# 1 month in ! Phoebe almost 4 month now !



## Becca46 (Aug 29, 2017)

Well phoebe has now been with us a month and I honestly can't imagine life without her ! 
Funny how that happens isn't it.
She's turned our life upside down..and definitely made herself one of the family.
I've added some pictures, she's growing so fast!


----------



## BennyTheBear (Sep 26, 2017)

She has such a sweet little face!


----------



## yvy616 (Jan 8, 2018)

Adorable! Do you have pictures now? I'm in the research stage and trying to decide between coat types but your's seems perfect!


----------



## Gaynor59 (Mar 27, 2017)

yvy616 said:


> Adorable! Do you have pictures now? I'm in the research stage and trying to decide between coat types but your's seems perfect!
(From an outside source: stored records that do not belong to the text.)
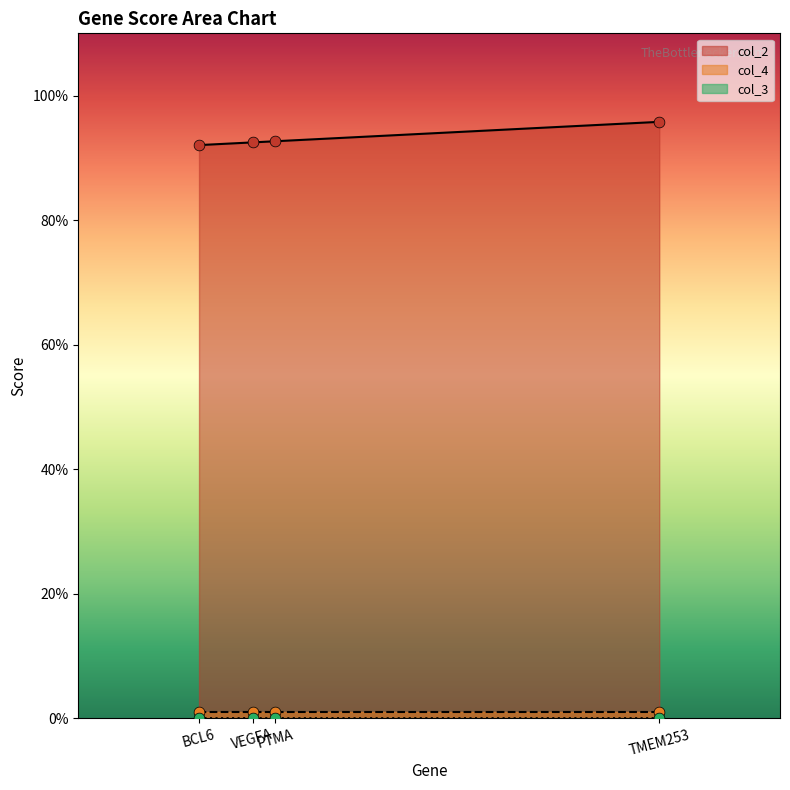

Is the value of col_2 at BCL6 greater than the value of col_3 at PTMA?

Yes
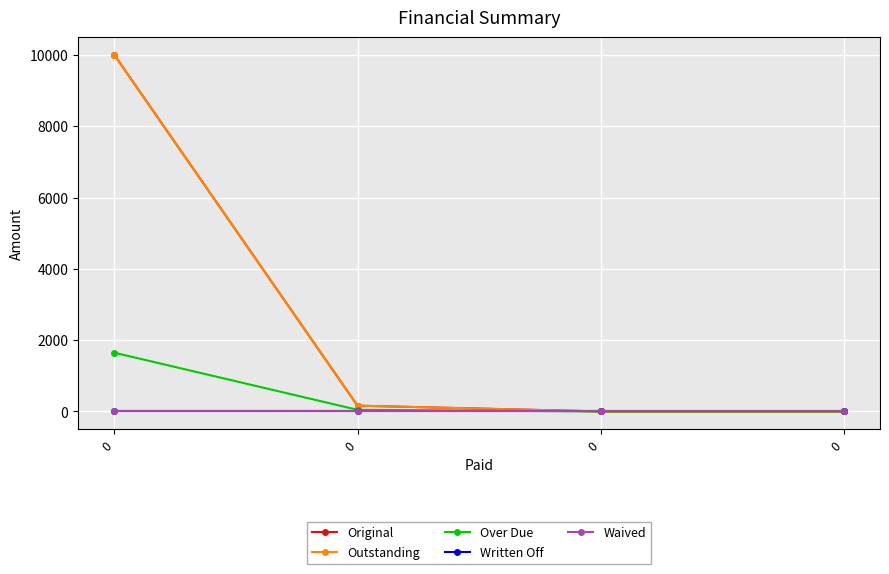

How many lines are shown in the chart?

5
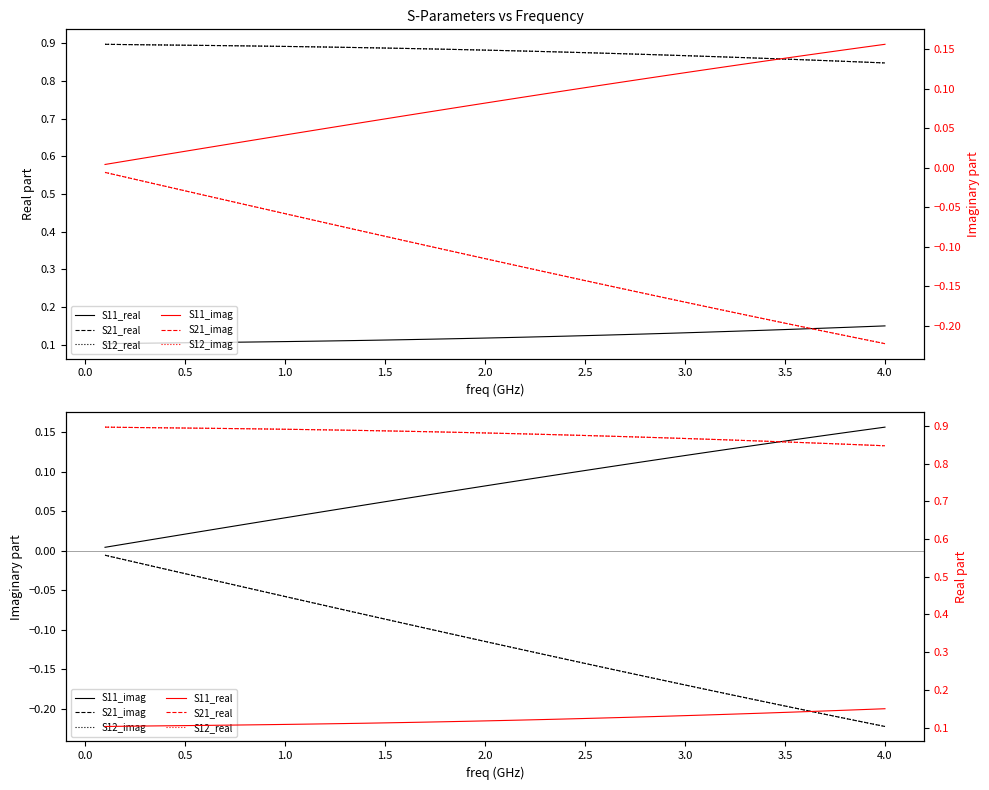

How many series are shown in this chart?

6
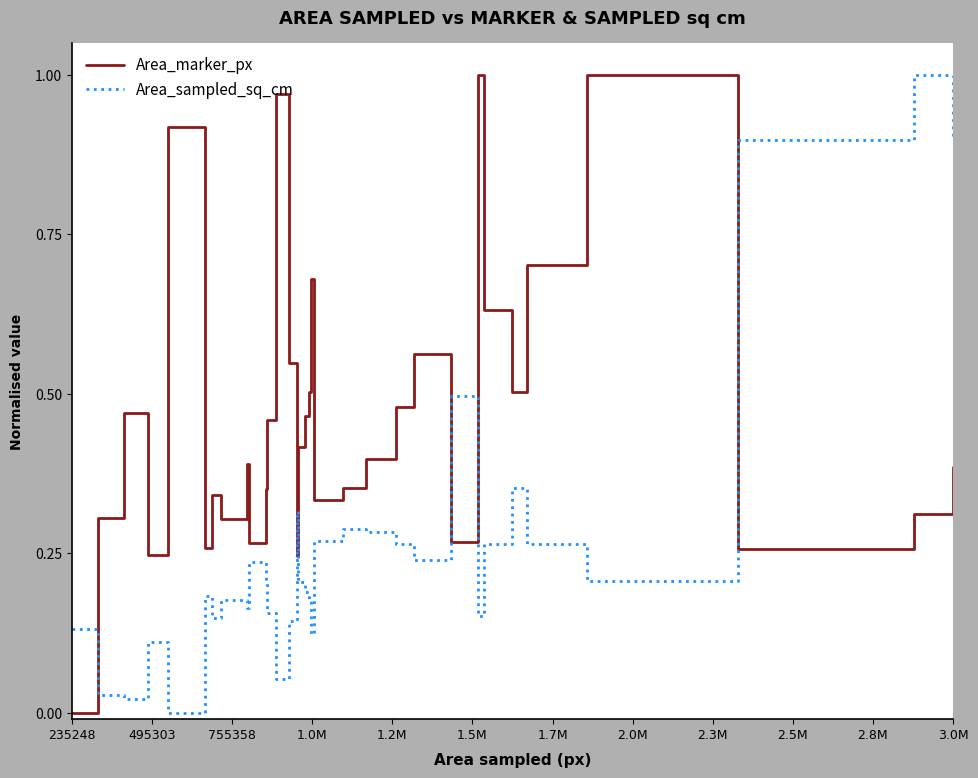

Which series has the largest total across all categories?

Area_marker_px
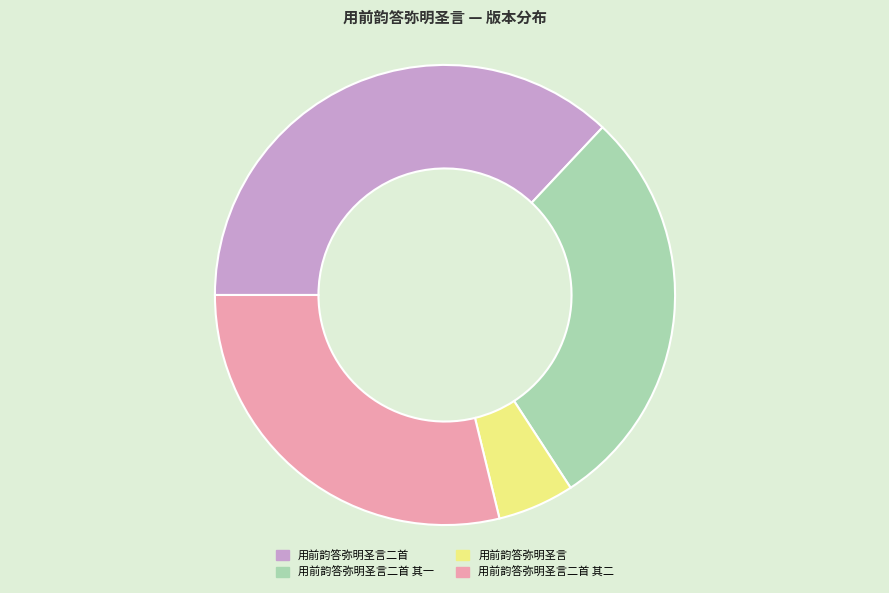

How many segments does this pie chart have?

4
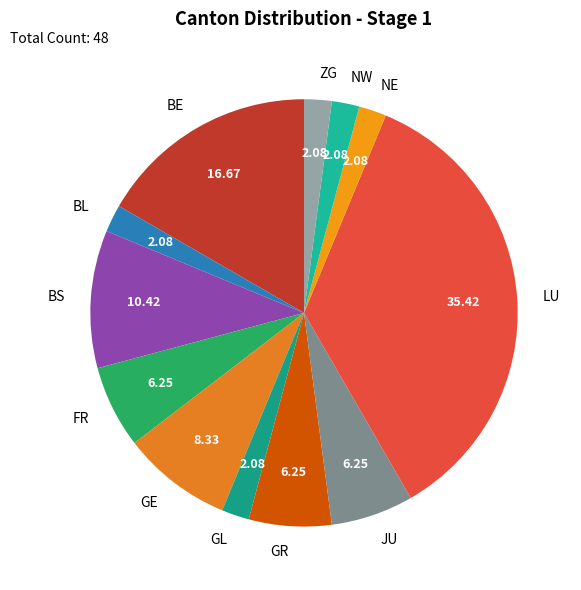

Is ZG the majority of the pie?

No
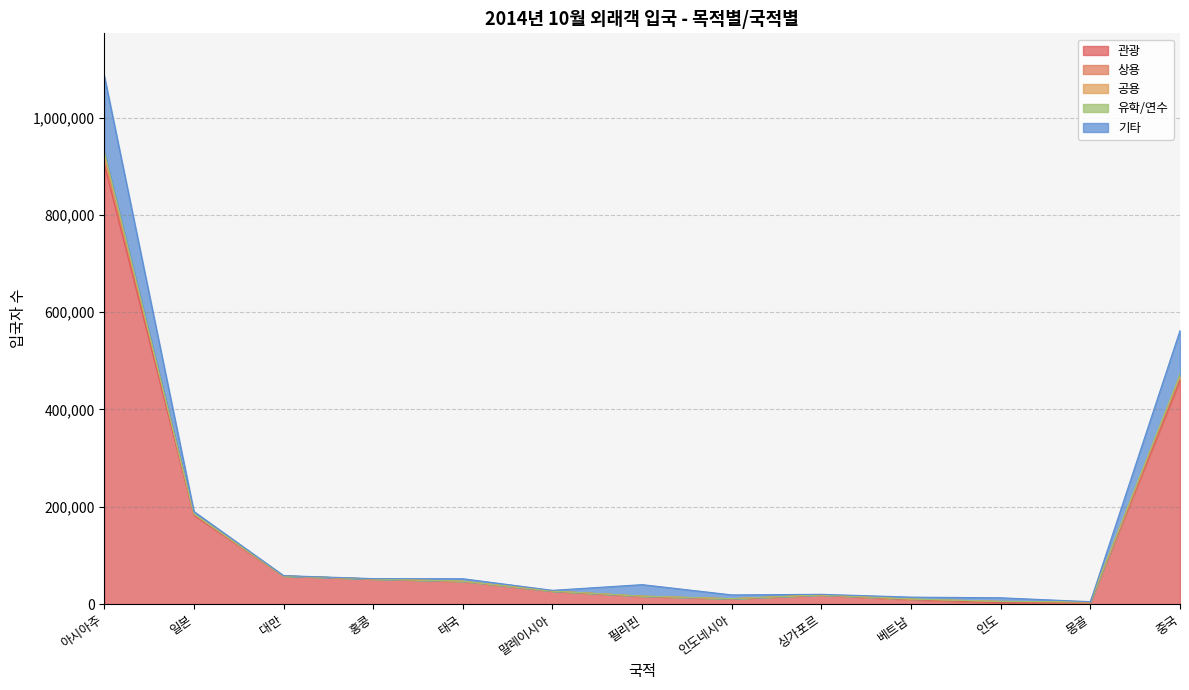

How many interior local valleys does the 공용 series have?

4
This is Louis. Whichever type you choose will be a good one they are amazing dogs










Sent from my iPad using Tapatalk


----------



## Oliverpoo (Mar 7, 2018)

What a sweetie! Can you post a recent picture? Her coat looks almost like my Auggie boys. Curious to see how she looks now : )


----------



## Becca46 (Aug 29, 2017)

Sorry haven't been on here in forever !
Phoebe has changed so much in the months since !! 
Will add a photo now x


----------



## Lilly_Kelley (Jun 17, 2018)

She’s gorgeous. They’re such cute pups but stay so cute as they get older


----------